On Friday, March 13th, 2020, dancehall and jungle tracks roared through the great hall nowadays. Judging by the sound of things, it could have been the start of almost every other weekend at Ridgewood, Queens. But the 5,000-square-foot club was mostly empty.
A long bar that stretched through the dining room stood still and dark. There were pillows, soft mats, and various plants scattered around the dance floor. Some of the Today staff huddled together, dazedly trying to chat to the music. Others in the room sat in silence. A few lay down on the floor. A man I didn’t know silently offered me an orange, which I accepted.
Hours earlier, the club had announced it would close for the foreseeable future as the first wave of COVID-19 cases was on the rise in New York. (At that time fewer than 1,000 infections were reported in the city.) The people there all seemed to process the surreality of the moment, the total deviation slowly emerging. Earlier this week, the club had put the finishing touches to a new sound system that cost $ 130,000 and was funded with a loan. The question that jumped through the room at the time seems naive in retrospect: Would the closure drag on for a few weeks?
Co-owner Eamon Harkin was no longer optimistic today. As a former biochemistry student, Harkin had already studied the earliest COVID-19 data available to the public. That night, he took his business partner and co-owner Justin Carter aside and said, “We’ll be around for the next year and a half.” (Disclosure: Harkin’s wife, Martina Navratil, is Business Director at Pitchfork’s parent company, Condé Nast.)

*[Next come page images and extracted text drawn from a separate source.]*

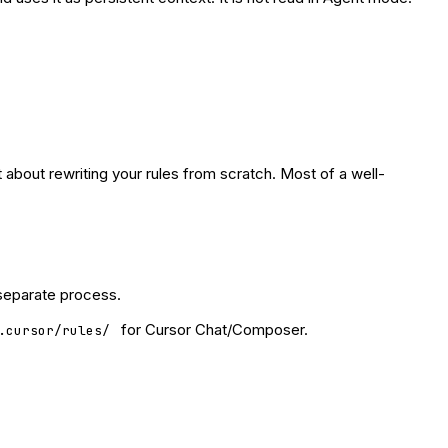
 about rewriting your rules from scratch. Most of a well-
 separate process.
for Cursor Chat/Composer.
.cursor/rules/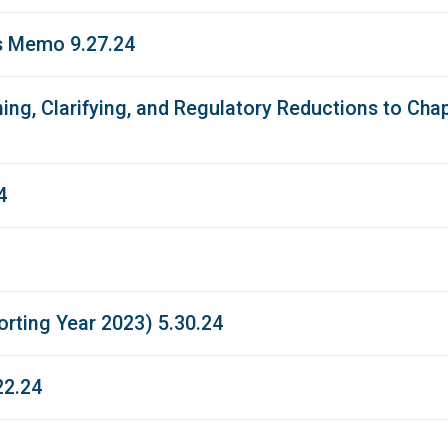
s Memo 9.27.24
ing, Clarifying, and Regulatory Reductions to Ch
4
rting Year 2023) 5.30.24
22.24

Despite the uncertainty that was in the air that evening, there was a clear outlook for the future. Across the room, across from the DJ booth, a digital camera had been set up to broadcast live a series of sets that had been put together following the club’s decision to close. A Nowadays Patreon Page soon went live, along with a Venmo fund called @nowahelp that was split among club staff who suddenly ran out of revenue. An Instagram post announcing the closure read: “It’s always like that, but more than ever, we can’t exist without you.”
By the end of that first weekend, the club’s Patreon had reached $ 5,000 in subscriptions from over 1,500 people. While encouraging, it was only a small fraction of the club’s operating costs. An imminent decision to lay off the majority of the workforce was imminent. When I spoke to Carter in the early days of the shutdown, it was clear that he still made sense of it.
“I never really realized how much responsibility we have to all the people who work here, so many of whom come from marginalized communities,” he told me. “How are you going to do it? That was a really difficult thing to deal with. “
Carter and Harkin soon faced more momentous questions: How would two white business owners, isolated by the relative privileges of their race, gender, and economic security, respond to a time marked by death, social precariousness, racial injustice, and payroll? with power in the entire cultural sector?